Car j’avais aussi, petite et bornée,

J’avais une grâce et Vous l’ai donnée.

De bouche, ô mon Dieu, Vous n’en aviez pas

Pour parler aux gens perdus d’ici-bas…

Ta bouche de lait vers mon sein tournée,

Ô mon fils, c’est moi qui te l’ai donnée.

De main, ô mon Dieu, Vous n’en aviez pas

Pour guérir du doigt leurs pauvres corps las…

Ta main, bouton clos, rose encor gênée,

Ô mon fils, c’est moi qui te l’ai donnée.

De chair, ô mon Dieu, Vous n’en aviez pas

Pour rompre avec eux le pain du repas…

Ta chair au printemps de moi façonnée,

Ô mon fils, c’est moi qui te l’ai donnée.

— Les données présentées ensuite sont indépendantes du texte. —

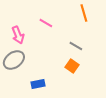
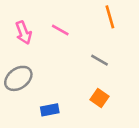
pink arrow: (18, 35) -> (24, 33), moved
orange square: (72, 66) -> (99, 98), moved

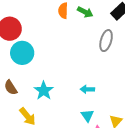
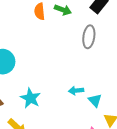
cyan triangle: (87, 116) -> (95, 100), moved

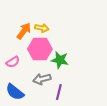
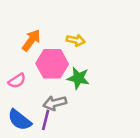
yellow arrow: (42, 28) -> (76, 40), moved
purple line: (59, 92) -> (46, 120), moved

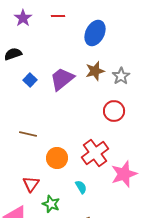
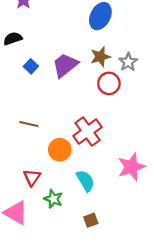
red circle: (114, 111) -> (109, 83), moved
red cross: (95, 153) -> (88, 132), moved
cyan semicircle: (81, 187) -> (85, 181), size x1.5

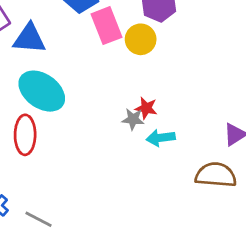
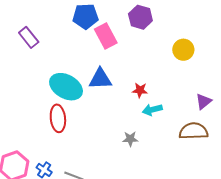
blue triangle: (29, 39) -> (100, 79), moved
yellow circle: (141, 39) -> (183, 50), moved
gray star: (133, 119) -> (130, 139), moved

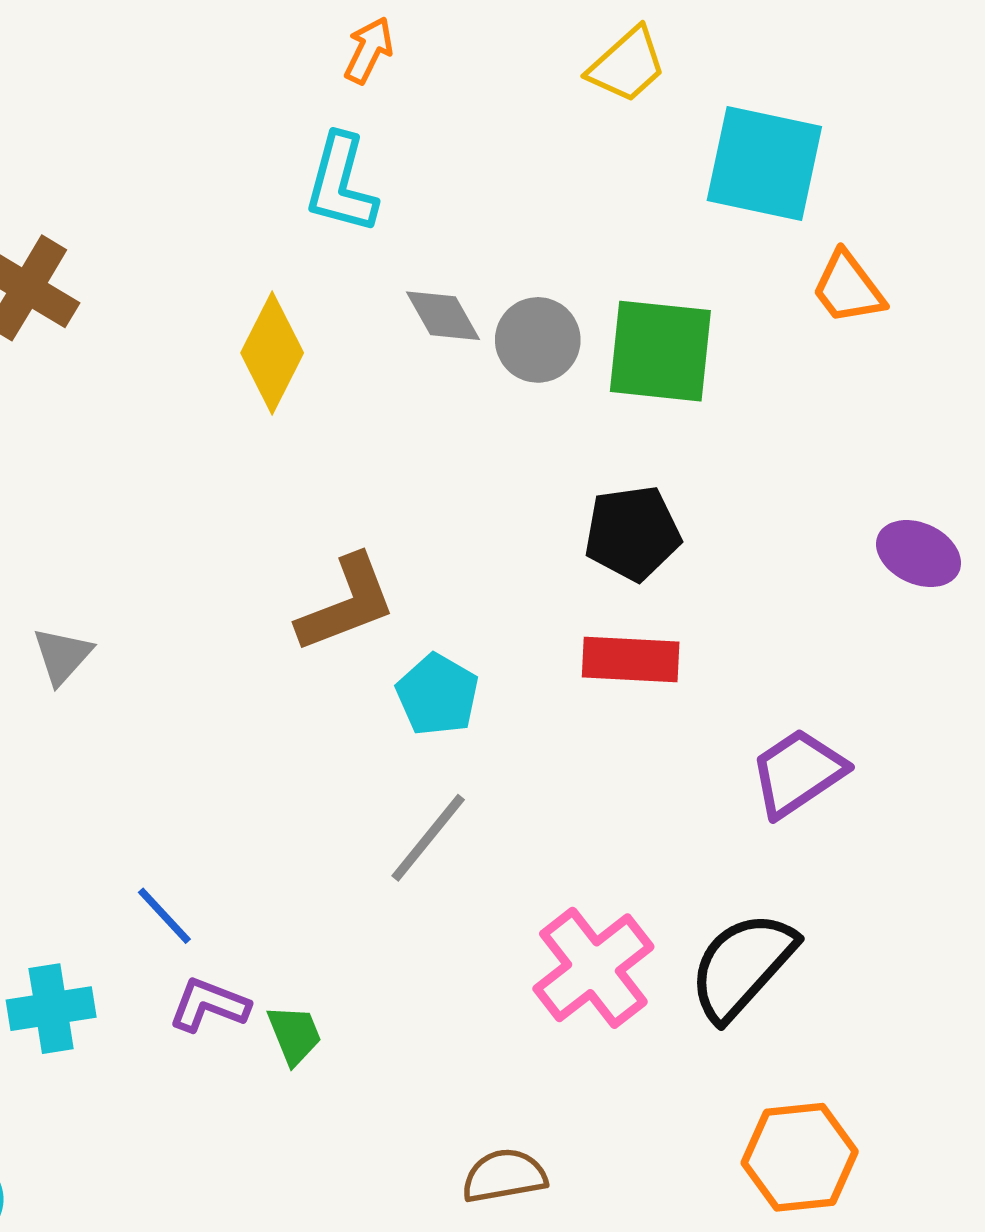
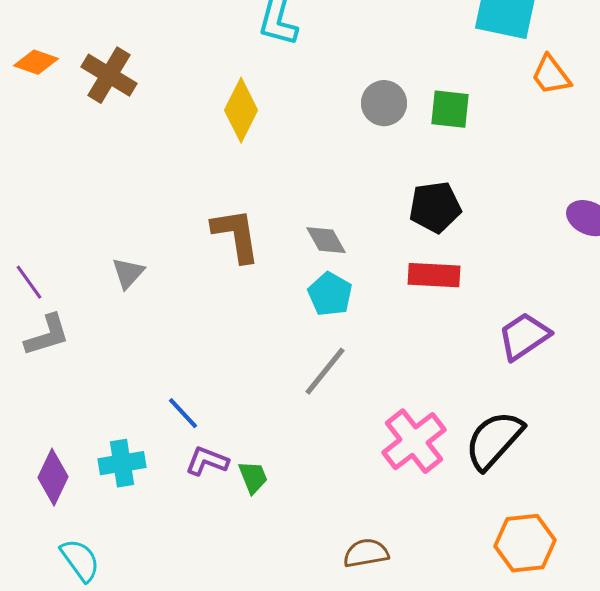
gray diamond: (443, 316) -> (326, 240), moved
green square: (660, 351) -> (450, 109), size x0.7
brown L-shape: (346, 604) -> (236, 235), moved, turned -78

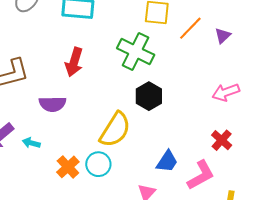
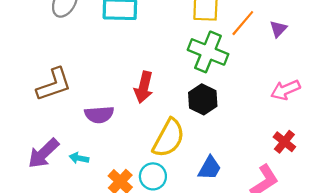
green cross: (136, 51) -> (208, 52), moved
red arrow: (74, 62) -> (144, 87), moved
blue trapezoid: (167, 161) -> (210, 168), moved

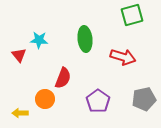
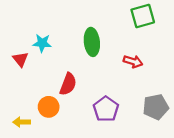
red arrow: (123, 57) -> (133, 61), size x0.7

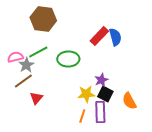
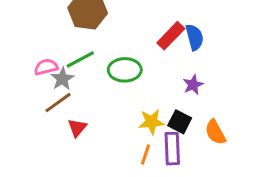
purple star: (101, 80) -> (193, 85), moved

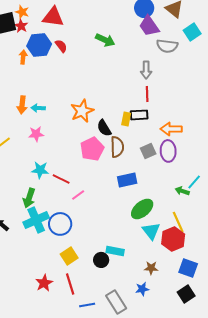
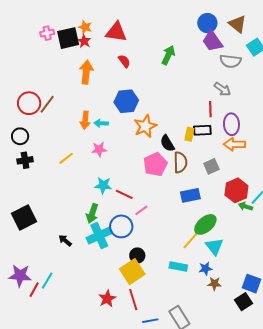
green arrow: (105, 40) -> (168, 55), turned -90
blue hexagon: (39, 45) -> (126, 101), moved
orange arrow: (23, 57) -> (86, 72), size x1.6
gray arrow: (146, 70) -> (222, 89), moved, turned -54
purple ellipse: (168, 151) -> (231, 124), moved
yellow line: (178, 222) -> (191, 239), moved, turned 65
blue circle: (60, 224) -> (121, 226), moved
red hexagon: (173, 239) -> (236, 190), moved
yellow square: (69, 256) -> (132, 272), size x1.4
black circle: (101, 260) -> (137, 256), moved
blue star: (142, 289) -> (205, 269), moved
black square: (186, 294) -> (243, 302), moved

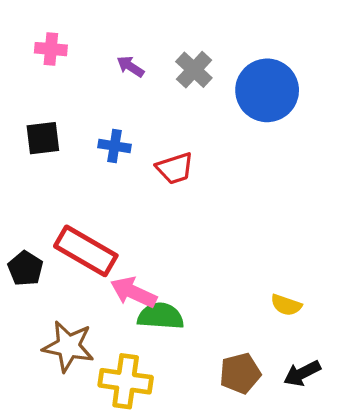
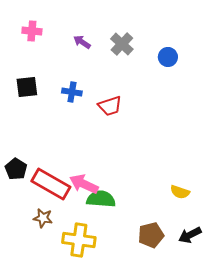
blue circle: (267, 90) -> (168, 57), size x0.5
red rectangle: (86, 251) -> (51, 184), moved
brown star: (68, 346) -> (43, 218), size x0.6

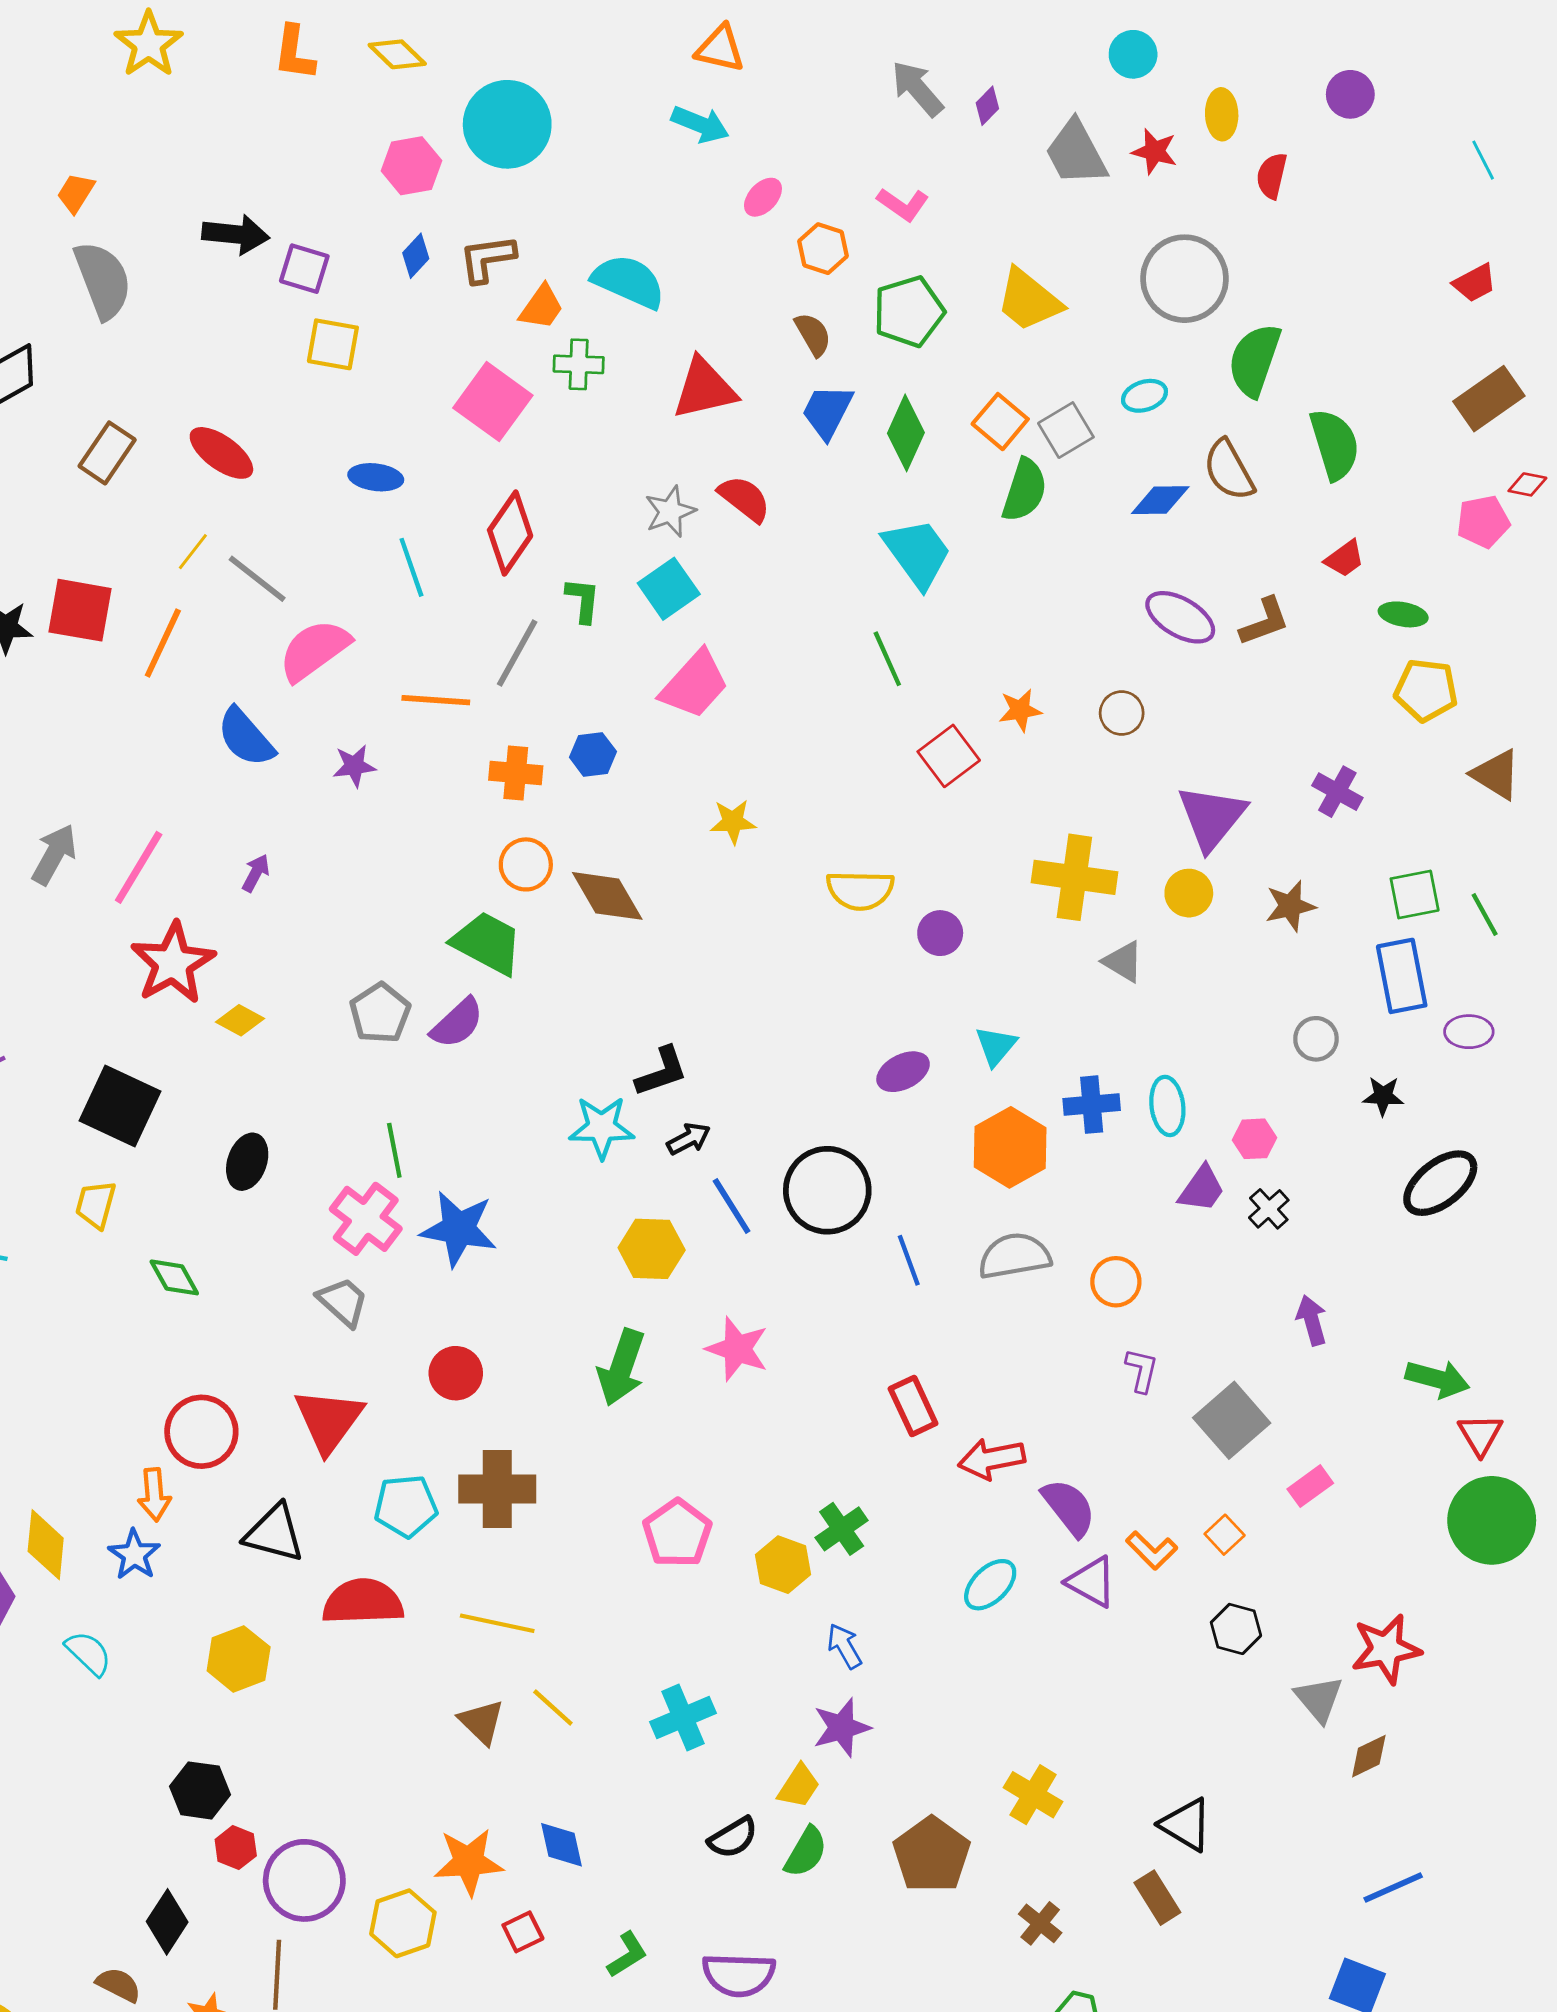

De mort, ô mon Dieu, Vous n’en aviez pas

Pour sauver le monde… Ô douleur ! là-bas,

Ta mort d’homme, un soir, noire, abandonnée,

Mon petit, c’est moi qui te l’ai donnée.

Marie Noël, Le Rosaire des joies 

Un poème de Marie Noël, qui fait parler la Vierge Marie avec la simplicité d’une mère. Celle-ci avoue l’émerveillement devant la naissance et la gratitude d’avoir été choisie pour être la mère de Dieu. Elle donne tout son prix à l’Incarnation en évoquant la bouche consolatrice, la main guérisseuse, la chair qui deviendra Eucharistie, qu’elle-même a façonnées. Enfin, elle dit dans les larmes le mystère de la Rédemption qui doit passer par la mort de son fils. En quelques strophes, tout le mystère de l’Incarnation et de la Rédemption est accompli.